Almost at the end of the walk, on the southern end of the Bridge, I noticed a group of Aboriginal people leaning against the railings watching us. … At the end of the row, a tall handsome woman frankly staring, as if to memorise each face. Our eyes met and we shared one of those moments of intensity- a pulse of connectedness. We smiled, held each other’s gaze, I think perhaps we gestured with our hands, the beginning of a wave.[3]

At the heart of this great tide of walkers was a genuine hope for a new beginning between peoples, for a new moral covenant, and a desire for recognition of past wrongs.

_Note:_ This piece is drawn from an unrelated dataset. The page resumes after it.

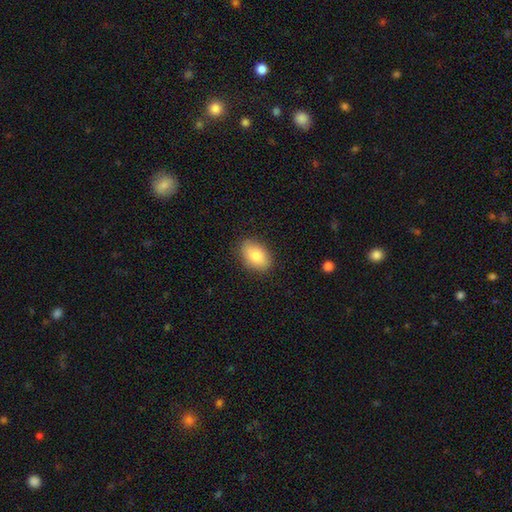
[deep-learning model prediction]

Huge crowd on Sydney Harbour Bridge during the Walk for Reconciliation, Corroboree 2000, by Loui Seselja. Courtesy of the National Library of Australia.
Huge crowd on Sydney Harbour Bridge during the Walk for Reconciliation, Corroboree 2000, by Loui Seselja. Courtesy of the National Library of Australia.

But for some the Bridge Walk was more protest than celebration. Many people walked in silent reflection. Banners in the crowd declared the word ‘Sorry !’ voicing a demand for an apology. Some marchers sang ‘Treaty’, the top-hit song by Aboriginal rock group Yothu Yindi, which could be heard being played down at the harbour. For some this powerful, en masse and state-choreographed journey of ‘Walking together’ for Reconciliation provided the good feelings of hope, pride and release. Yet for others attentive to the ‘bad feelings’ of national shame and the need for an apology, political redress was absent.[4] For the Reconciliation Bridge Walk addressed a hopeful future, but it did not directly acknowledge the past.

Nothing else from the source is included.